While Americans watched in dismay media coverage of the ongoing slow-motion devastation of Hurricane Harvey in Texas, North Korea staged new missile tests, this time three shorter-range missiles launched simultaneously.
It was another flouting of U.S. demands to halt the tests and broke the regime’s apparent acquiescence to threats by the Trump administration to halt its weapons of mass destruction development.
The tests were two-thirds successful, the U.S. Pacific Command said. One missile blew up shortly after launch, according to officials. The others flew only about 155 miles before splashing into the sea. Clearly, their range could not reach Guam, a U.S. territory with numerous military installations where Kim Jung-un has vowed to deliver “a ring of fire.”
However, such a range could easily hit Seoul and major U.S. and South Korean military installations south of the capital, including the developing site of advanced THAAD anti-missile missiles.
The North has previously launched these 300-mm missiles from tubes, but not multiple missiles simultaneously, taken as a new advance by the Communist regime. Older versions of the missile were smaller and had a 37-mile range, still capable of hitting the heavily-populated Seoul area.

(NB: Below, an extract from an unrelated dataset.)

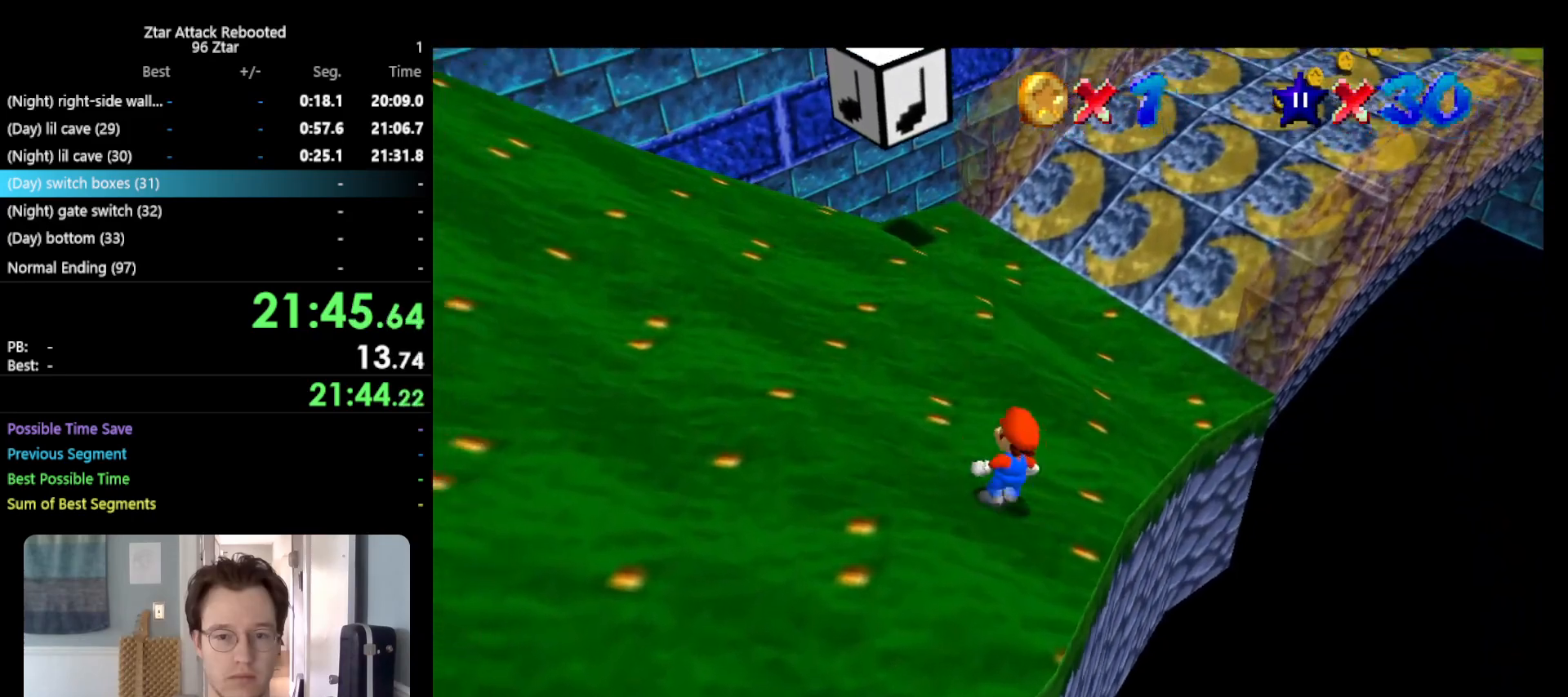
{"buttons": ["A", "Z"], "left_stick": "right", "events": [[33, "A", "down"], [117, "left_stick", "up-right"], [250, "left_stick", "right"]]}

Unusually, North Korea’s neighbors did not issue their ritual condemnations. South Korea’s government remained silent and a Japanese spokesman in Tokyo had no comment since the missiles did not land in Japanese waters.
Presumably the tests were Pyongyang’s usual response to the ongoing joint military exercises between the U.S. and Seoul. Regime media said the North’s military held similar military drills, including mock invasions of sites modeled after cities in the South.
Media also reported that Kim last week had visited a weapons development institute where, experts said, photos appeared to show work on lighter-weight composite missile casings, which would lengthen the range of existing rockets.